Data for the task: Begin
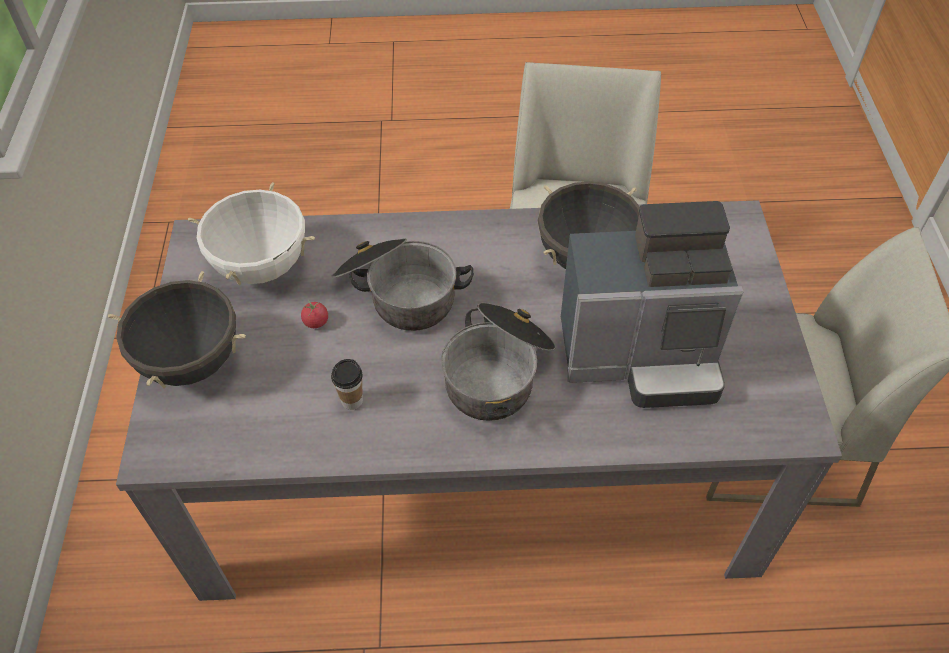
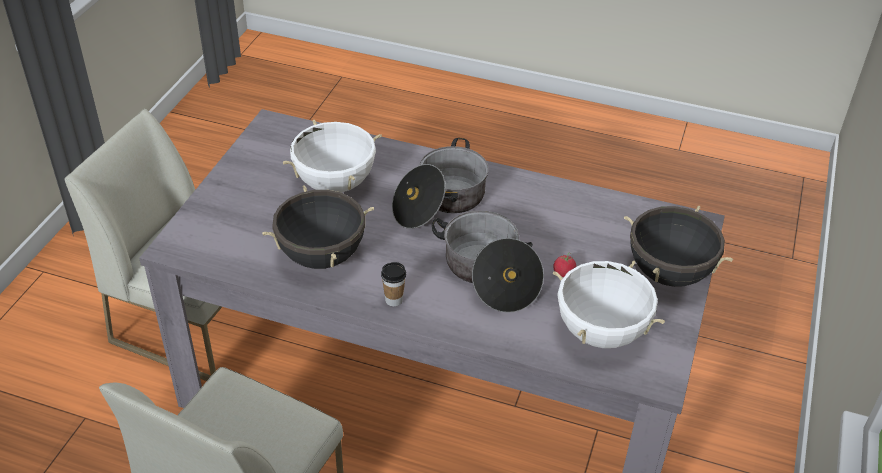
camera: 160 degrees left, 10 degrees down
cup [331,359,363,410] -> cup moved to [381,262,406,306]
coffee machine [561,201,744,408] -> white cooking pot [282,119,382,193]

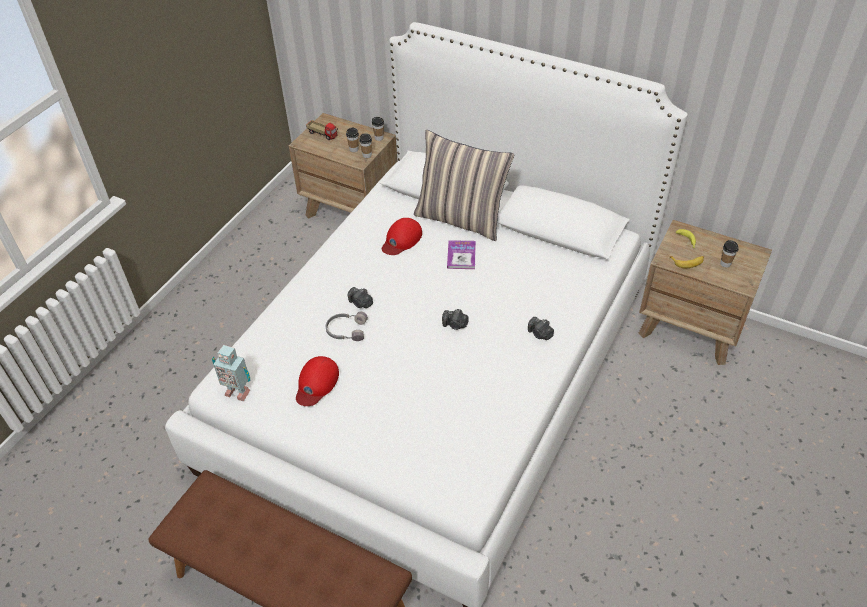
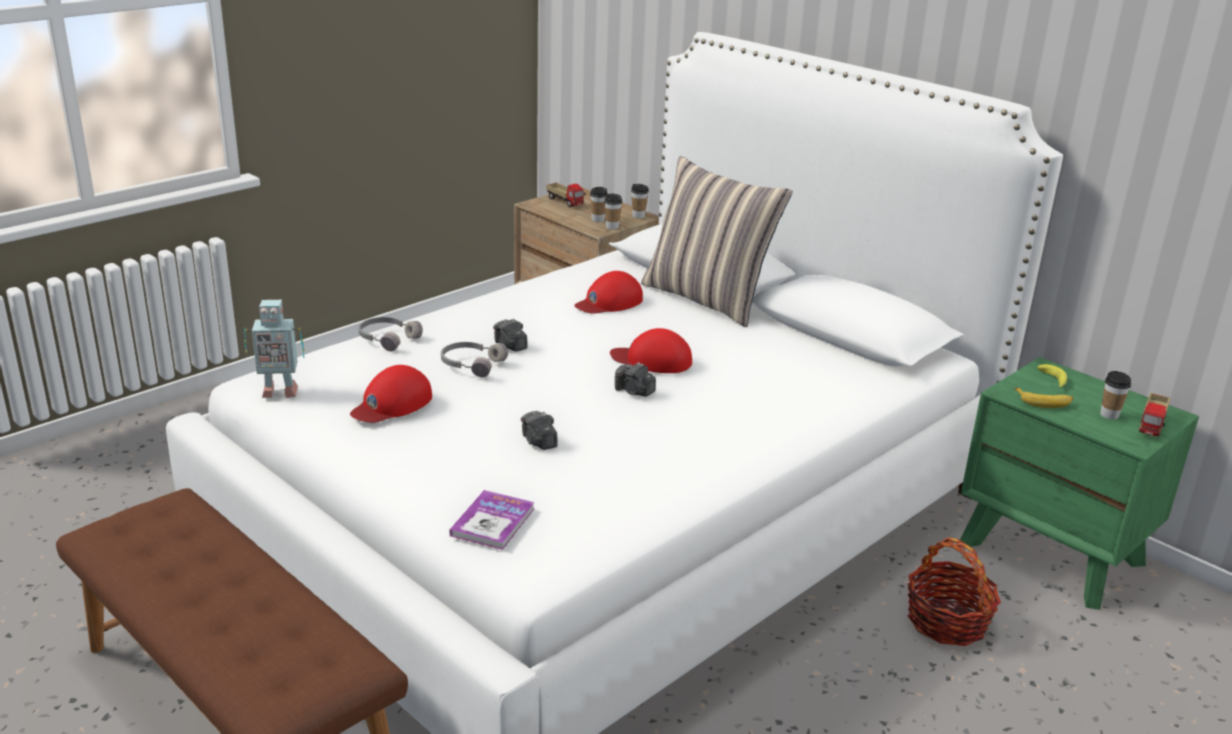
camera: 15 degrees right, 20 degrees down
toy robot [212,345,250,401] -> toy robot turned 45 degrees counterclockwise [244,300,304,398]
book [447,240,476,269] -> book moved to [450,490,535,550]
camera [528,317,554,340] -> camera moved to [521,411,558,450]
brown nightstand [638,220,772,365] -> green nightstand [960,357,1199,610]
none -> grey headphones [358,317,423,351]
none -> red cap [610,328,692,373]
none -> basket [908,537,1001,646]
none -> toy truck [1139,393,1170,437]

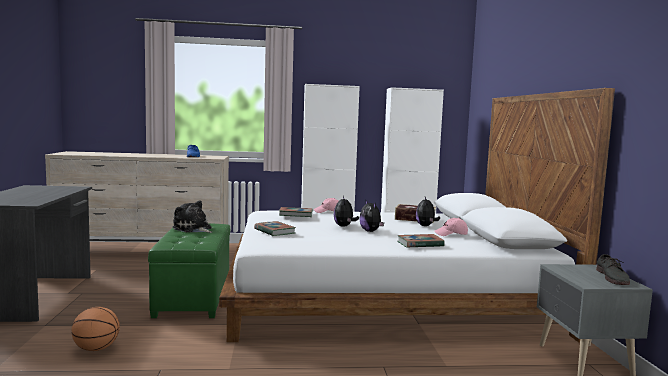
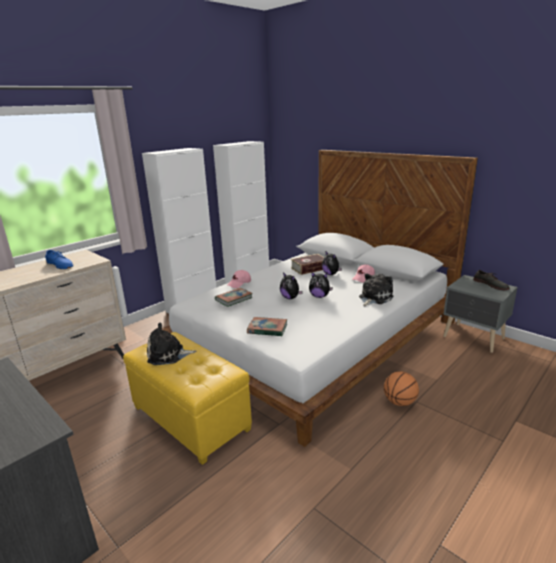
camera: 40 degrees left, 15 degrees up
basketball [72,307,120,351] -> basketball moved to [384,371,419,406]
green ottoman [148,223,230,318] -> yellow ottoman [123,332,252,465]
book [398,234,445,247] -> plush toy [359,274,394,306]

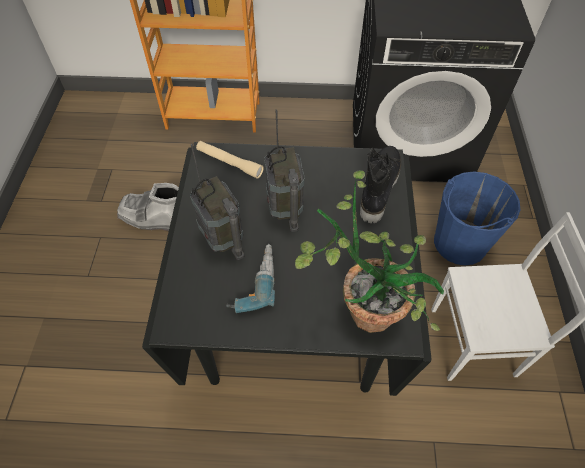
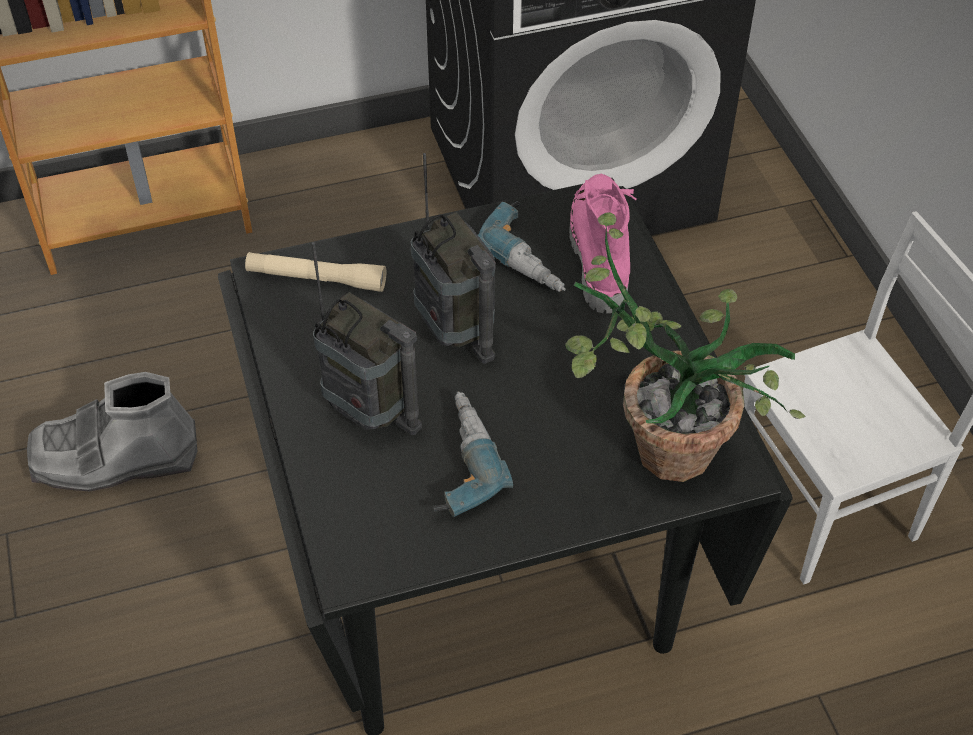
camera: 20 degrees left, 5 degrees down
black boot [360,146,401,223] -> pink boot [569,174,636,313]
blue bucket [434,171,521,265] -> none
none -> power drill [478,201,566,292]

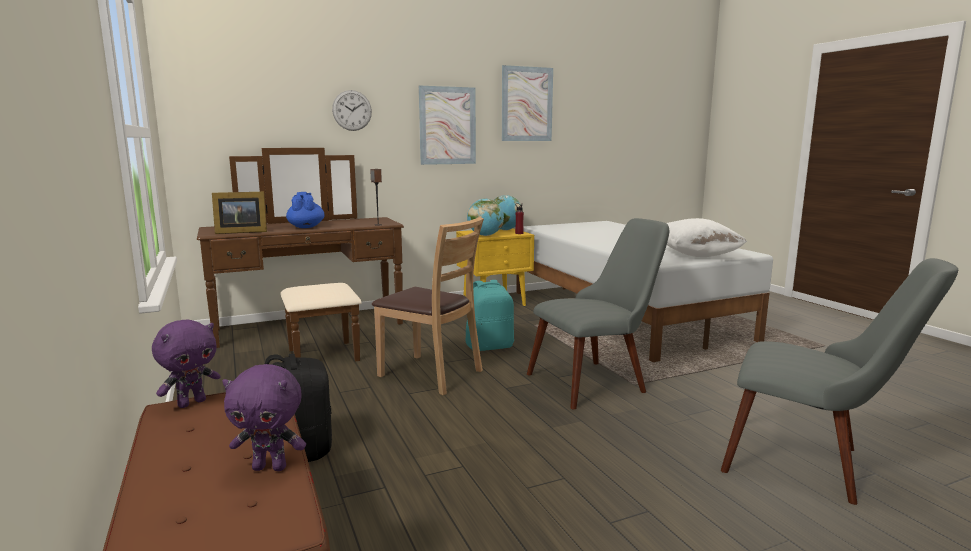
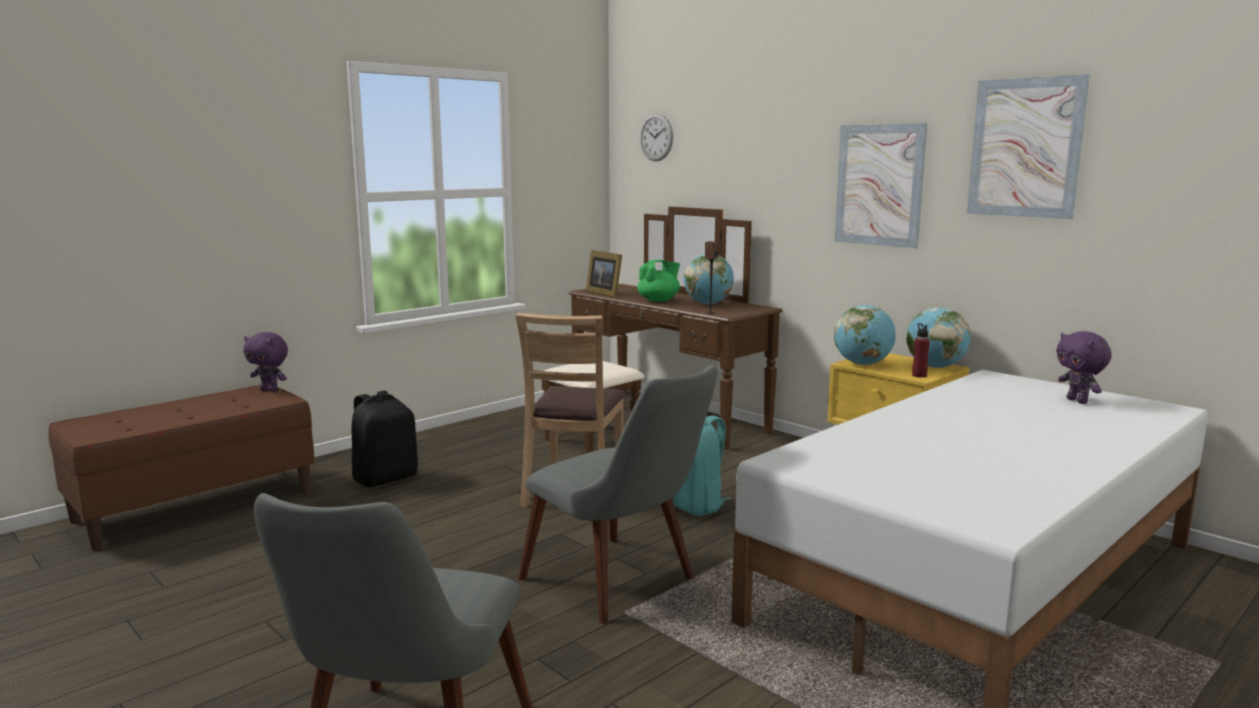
camera: 70 degrees right, 0 degrees up
purple plush toy [222,364,306,471] -> purple plush toy moved to [1056,331,1111,404]
blue teapot [286,192,325,228] -> green teapot [638,260,680,302]
wall clock [332,90,372,131] -> wall clock moved to [640,114,673,161]
white pillow [667,218,747,257] -> none
none -> globe [684,254,734,304]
Data for the task: End
» Work instruction:
Once the line with "book [398,234,445,247] ->" has been found above, output that line and every later line exactly, stopping after the line with "camera: 70 degrees right, 0 degrees up", and omit the pictures.

» Answer section:
book [398,234,445,247] -> plush toy [359,274,394,306]

camera: 20 degrees left, 5 degrees down
black boot [360,146,401,223] -> pink boot [569,174,636,313]
blue bucket [434,171,521,265] -> none
none -> power drill [478,201,566,292]

camera: 70 degrees right, 0 degrees up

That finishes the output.